Monday, October 06, 2008

I have made no entries for a week because my partner and I have been traveling. We took a trip to Williamsburg, Virginia. I have been there before, but felt like I needed to return to see again the place of origin of our great country. At Williamsburg, I feel like I am in the presence of George Washington, Thomas Jefferson and Patrick Henry. It’s sort of like going to church. The America those guys created and I once knew seems to be fading and I just wanted to get a feel for it once more.

We attended a candlelight organ recital in the Bruton Parish church. I felt like some of the founding fathers were in the pew with me. I felt their presence, even more, in the Capitol Building in the room where the House of Burgesses met and protested the British taxes. The greatest surprise was the reconstructed building that served as the hospital for the mentally ill and insane. It has a museum containing the devices for restraining the insane and the rooms for their confinement. The basement of this building is joined underground to a modern facility containing a vast showcase of American Art, ranging from weapons, silver, pewter, furniture, folk art and modern art. It is truly indescribable and the hidden treasure of Williamsburg. The old hospital front for this incredible museum is very deceptive.
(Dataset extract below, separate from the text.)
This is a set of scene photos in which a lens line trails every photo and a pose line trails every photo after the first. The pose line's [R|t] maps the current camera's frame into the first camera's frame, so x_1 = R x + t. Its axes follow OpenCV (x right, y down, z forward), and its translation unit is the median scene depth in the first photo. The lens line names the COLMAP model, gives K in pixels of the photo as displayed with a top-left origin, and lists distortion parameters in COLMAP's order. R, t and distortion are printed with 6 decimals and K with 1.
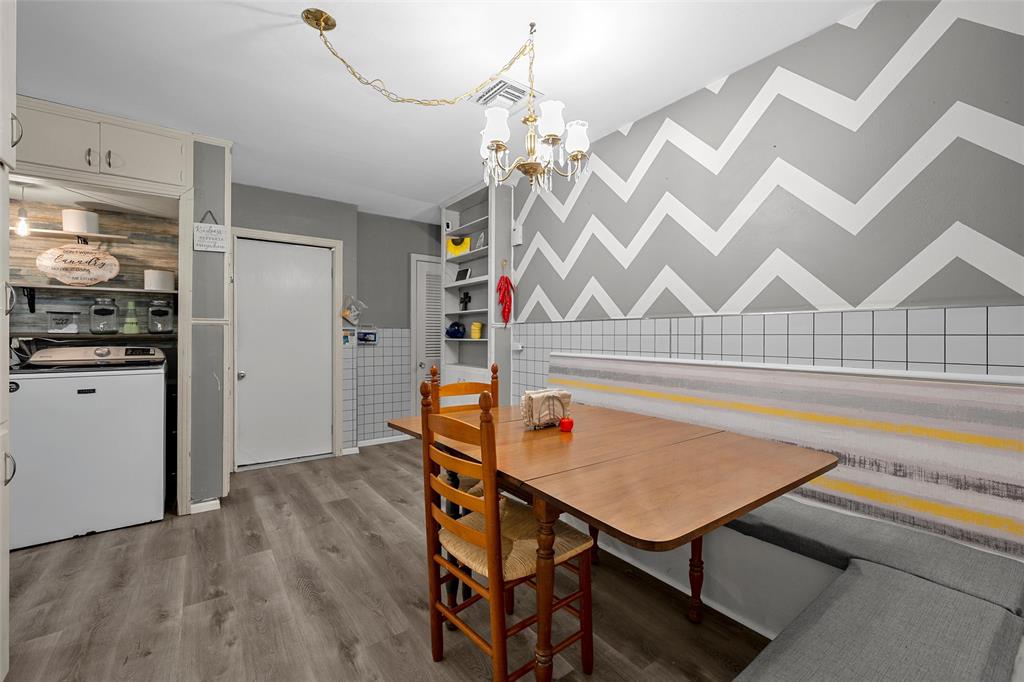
lens RADIAL K [[425.9, 0, 514.4], [0, 425.9, 334.0], [0, 0, 1]] dist [-0.000477, -0.000061]
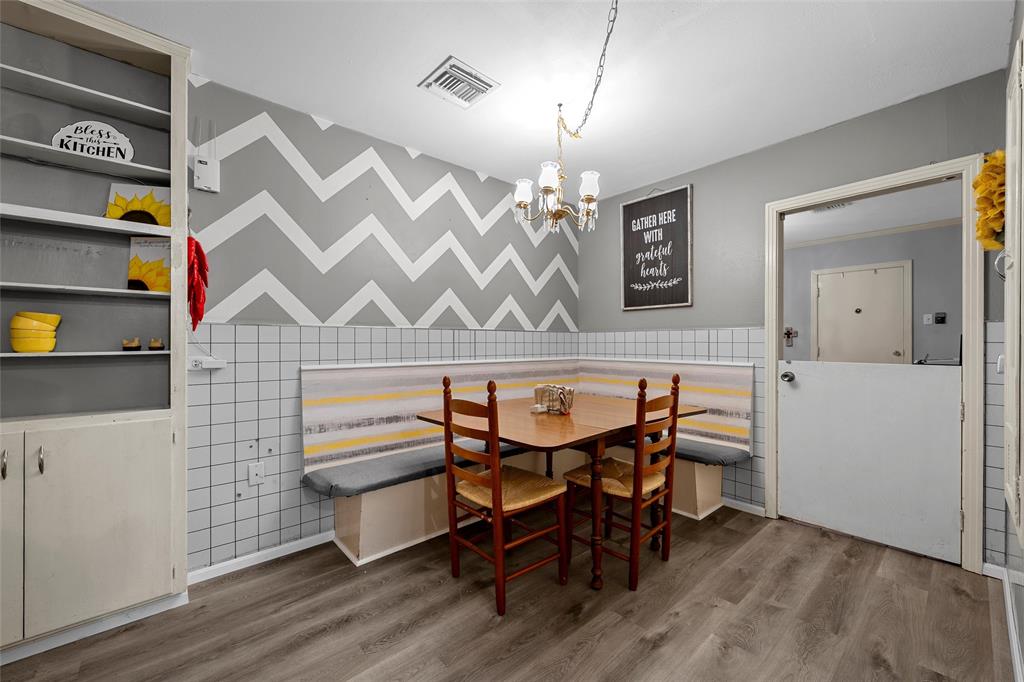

The crown jewel of Williamsburg has always been the Governor’s Palace and the Gardens but this is now rivaled by the museum hidden by the mental hospital.

Of course we ate in some great places including the Williamsburg Inn, King’s Arms Tavern, Chowning’s Tavern and the famous Christiana Campbell’s Tavern. Numerous enactments depicting the times leading to the Revolution took place during our visit.

One of our days was spent visiting the Jamestown Settlement and Yorktown. The Jamestown settlement is a must for any school kid and anyone wanting to learn about American history. There is a ship that is an exact replica of the ones used by the first English settlers and a Powhatan Indian Village. The exhibits in the new Jamestown building contain a wealth of information and are a complete history of our early settlers to the time of the Revolution. We also visited Yorktown where the last battle of the Revolution was fought. There was a camp like that used by the soldiers of the American Revolution and a great demonstration of the medical instruments used during the time.

The highlight of the trip was the visit to a couple of plantations on the James River. The visit to President John Tyler’s home was the crown jewel of our visit. I even encountered a ghost at the Tyler home that will be described in the next blog.

Even thought the Revolution was a most troubling time, it almost pales in relation to the current problems facing our nation. I suspect that if Washington, Jefferson and Patrick Henry were alive today they would want to take refuge on the porch with me.